En un movimiento orientado a sostener la competitividad de las rutas fluviales del Cono Sur, la Comisión Administradora del Río de la Plata (CARP) oficializó la extensión de la bonificación del 10% en las tarifas de peaje para el Canal Martín García. Esta medida, que beneficia de manera directa a los buques graneleros y de carga general que operan en el sistema, busca aliviar los costos logísticos en un contexto de alta competencia entre las distintas vías de salida del Río de la Plata.
Dragado y Mantenimiento: El futuro del Canal
Más allá del incentivo tarifario, el foco de atención está puesto en el avance del acuerdo para el próximo ciclo de dragado. Tras la finalización del contrato actual con el consorcio Boskalis-Dredging International, las delegaciones de Argentina y Uruguay trabajan en los pliegos de una nueva licitación internacional. El objetivo central es garantizar un mantenimiento eficiente a 34 pies (10,36 metros) de profundidad en fondos blandos y 38 pies en fondos duros, asegurando que el Canal Martín García siga siendo una alternativa viable y moderna frente al Canal Mitre.
Impacto en la logística regional
Desde la perspectiva de Mundo Fluvial Marítimo, la operatividad del Canal Martín García es vital para el flujo de la Hidrovía Paraguay-Paraná. Al ser la vía preferencial para los buques que bajan con granos desde los puertos del interior hacia Nueva Palmira (Uruguay) o hacia el océano, cualquier mejora en la profundidad o reducción en el costo de paso impacta positivamente en el precio final de la carga. La CARP ha subrayado que la administración binacional busca un equilibrio que permita financiar las obras de infraestructura sin asfixiar la rentabilidad de los armadores.

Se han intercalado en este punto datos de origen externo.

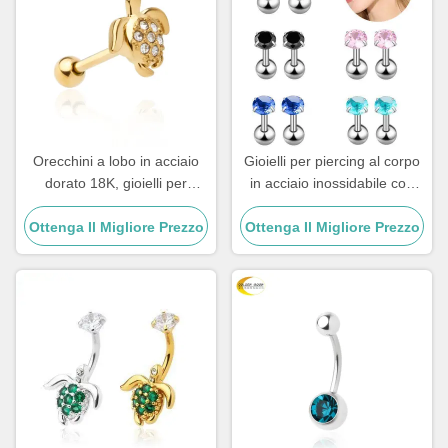
Orecchini a lobo in acciaio
Gioielli per piercing al corpo
dorato 18K, gioielli per
in acciaio inossidabile con
piercing all'orecchio 1.0 X
borchie, piercing all'orecchio
Ottenga Il Migliore Prezzo
8mm per donna
Ottenga Il Migliore Prezzo
da 8 mm con cristallo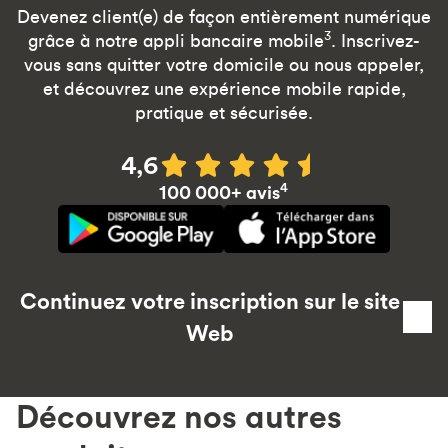
Devenez client(e) de façon entièrement numérique
3
grâce à notre appli bancaire mobile
. Inscrivez-
vous sans quitter votre domicile ou nous appeler,
et découvrez une expérience mobile rapide,
pratique et sécurisée.
4,6
4
100 000+ avis
Continuez votre inscription sur le site
Web
Découvrez nos autres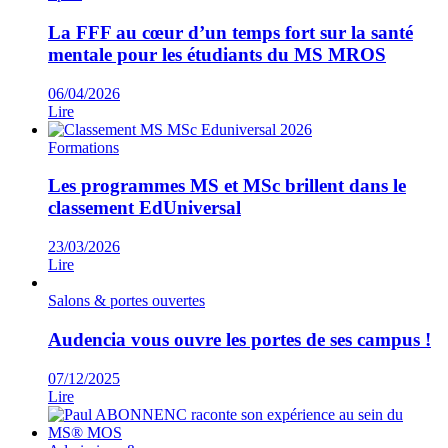
La FFF au cœur d’un temps fort sur la santé
mentale pour les étudiants du MS MROS
06/04/2026
Lire
Formations
Les programmes MS et MSc brillent dans le
classement EdUniversal
23/03/2026
Lire
Salons & portes ouvertes
Audencia vous ouvre les portes de ses campus !
07/12/2025
Lire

Hacia un pliego de largo plazo
Los delegados de ambos países han manifestado que el nuevo acuerdo no solo contemplará el dragado de mantenimiento, sino que incorporará exigencias tecnológicas de monitoreo batimétrico en tiempo real. Esto permitirá una mayor previsibilidad para los capitanes y prácticos, reduciendo los riesgos de varaduras y optimizando el calado de salida de los buques. La continuidad de la bonificación del peaje actúa como un “puente” de confianza mientras se define quién será el encargado de custodiar la profundidad del canal en los próximos años.